In this case, after the default judgment was granted in 2020, a writ of execution was issued the same year. Since the default judgment was not satisfied, the writ remains valid. The only reason the first respondent cannot enforce the judgment using this writ is that the applicant obtained a provisional order staying execution pending the determination of the rescission application. The writ remains valid until the judgment is fully satisfied. The default judgment issued in 2020 did not become superannuated because a writ was issued in 2020. As stated earlier, once a writ of execution is issued, the judgment does not become superannuated. Therefore, it was legally incorrect for the first respondent to apply for the revival of the 2020 default judgment.
Rule 69(9) of the High Court Rules, 2021, which Mr. Chaza cited, states:
“Where more than one writ has been lodged with the sheriff in respect of any property to be sold in execution, the sheriff shall not cancel or consent to the cancellation of the sale in execution unless all the writs have been withdrawn or suspended in terms of subrule (8).”
This rule specifies that if multiple writs of execution have been lodged against a property, the sheriff cannot cancel the sale unless all the writs have been withdrawn or suspended. The key points are: (a) The sheriff must ensure all writs are addressed before cancelling the sale. (b) The rule prevents partial cancellation, ensuring all claims are considered.
This rule does not justify the first respondent’s actions of reviving the default judgment and issuing a new writ. As previously stated, the default judgment was not superannuated. Therefore, the revival of the judgment was erroneous, and a writ issued pursuant to that judgment cannot stand. Consequently, the first respondent cannot execute or enforce the default judgment using this writ. Moreover, the default judgment is not enforceable at this stage because the application for rescission, pending since 2020, has not been resolved.
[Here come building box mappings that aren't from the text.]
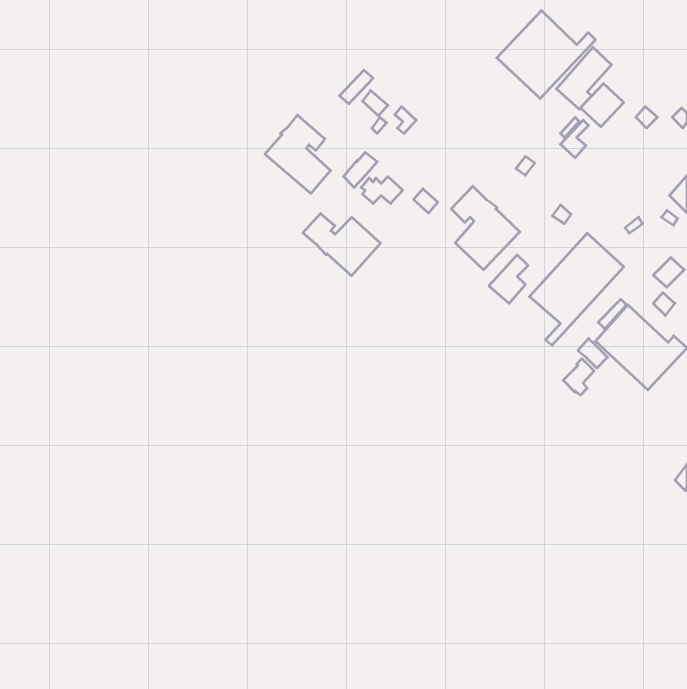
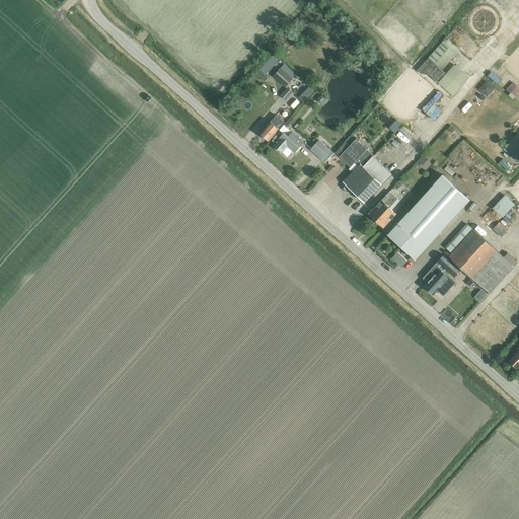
building: [497,10,595,99] -> none
building: [265,115,331,193] -> none
building: [303,213,381,276] -> none
building: none -> [387,223,422,255]

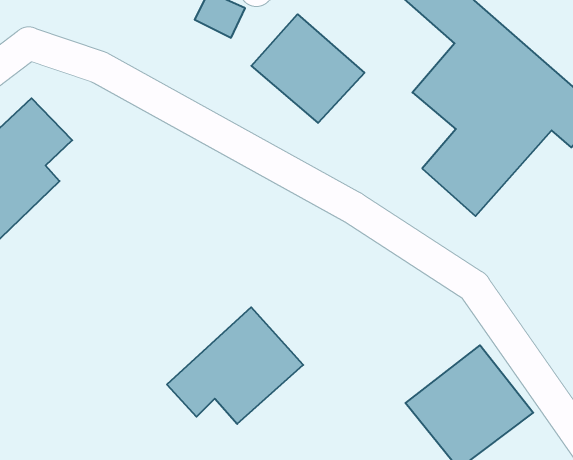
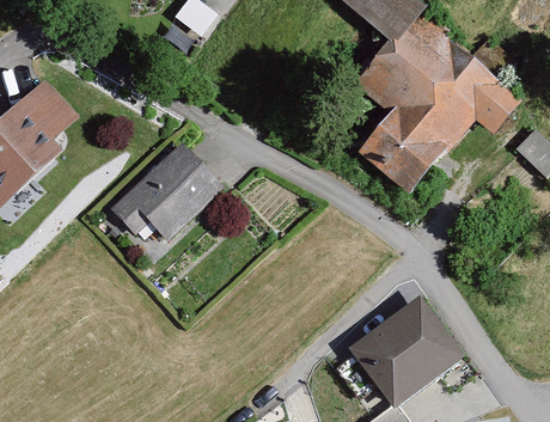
building: [251,14,364,123] -> none
building: [167,307,303,424] -> [106,142,222,241]

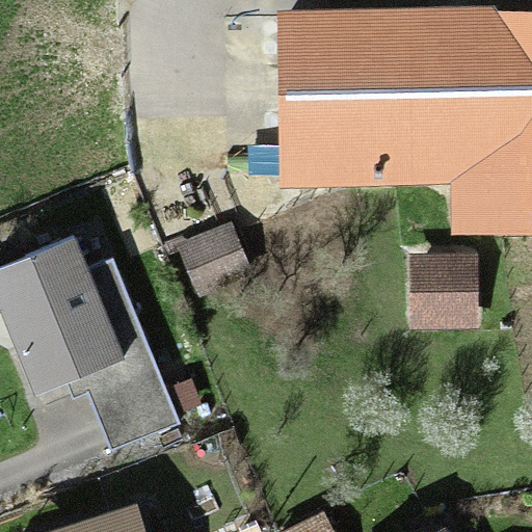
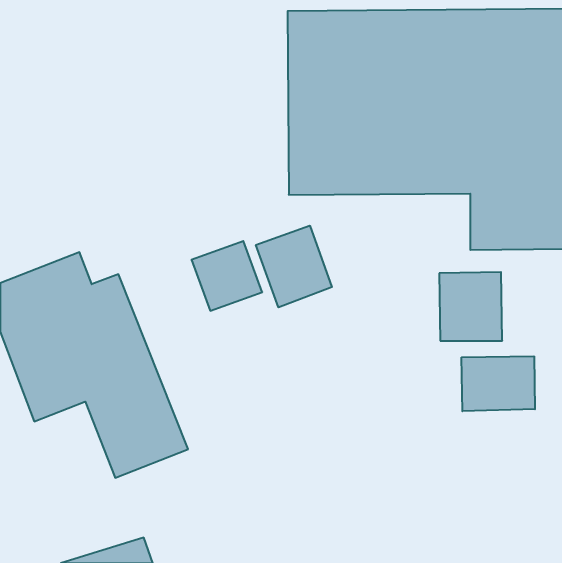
building: none -> [256,226,332,307]
building: none -> [462,356,535,411]

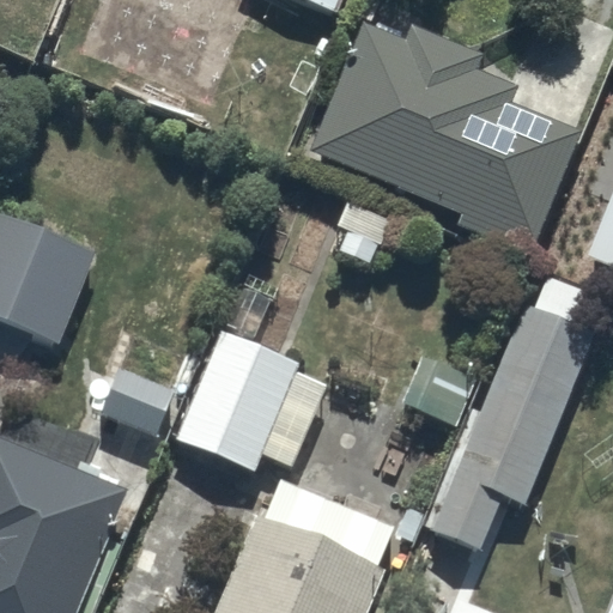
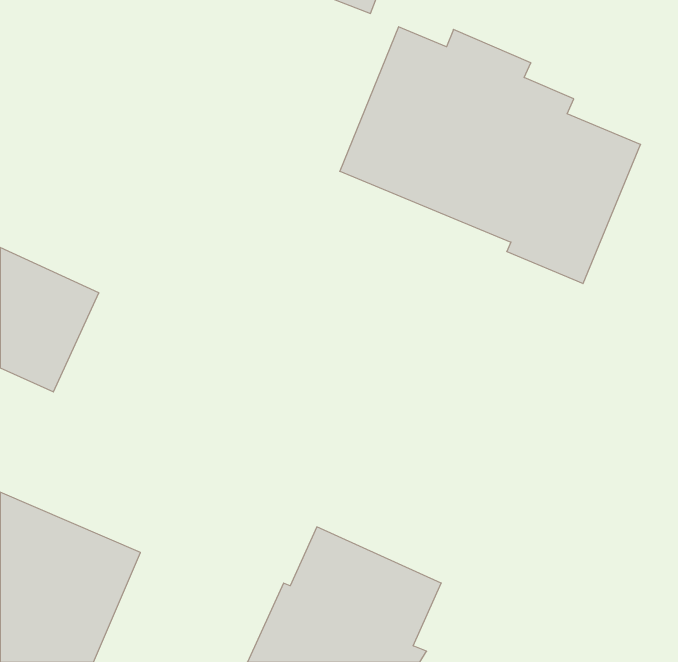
building: [423,308,593,552] -> none
building: [174,333,316,473] -> none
The pending application must be disposed of before the first respondent can seek to enforce the default judgment.
While the applicant has delayed prosecuting the rescission application for four years, the first respondent has also taken no action to resolve the matter. Nothing prevents the first respondent from taking appropriate procedural steps to resolve the issue. Although a dilatory litigant should not benefit from their behaviour, in this case, I have no choice but to grant the stay of execution since the writ used to execute the judgment was improperly issued.
I noted that in paragraph one of the draft order, the applicant seeks the setting aside of the writ of execution issued on November 15, 2024, as interim relief. When I pointed out to Mr. Mutonono that this relief is final in nature, he conceded and requested that the interim relief be amended by the deletion of the paragraph. I will thus grant the interim relief as amended.
In the result, the provisional order for the stay of execution is granted in the following terms.
“FINAL ORDER SOUGHT
That you show cause to this Honourable Court why a final order should not be made in the following terms:
The provisional order be and is hereby confirmed.
Pending the finalisation of the application for rescission of judgment filed under HC1703/20, the sale in execution by the 2nd respondent at the behest of the 1st respondent be and is hereby stayed.
1st respondent shall pay costs of suit on a higher scale of attorney and client scale.
INTERIM ORDER SOUGHT
Pending the return day, it is hereby ordered that:
Execution of the Court order dated 1st of July 2020 under case number HCH 1703/20 pursuant to a writ of execution issued on the 15th of November 2024 be and is hereby stayed.”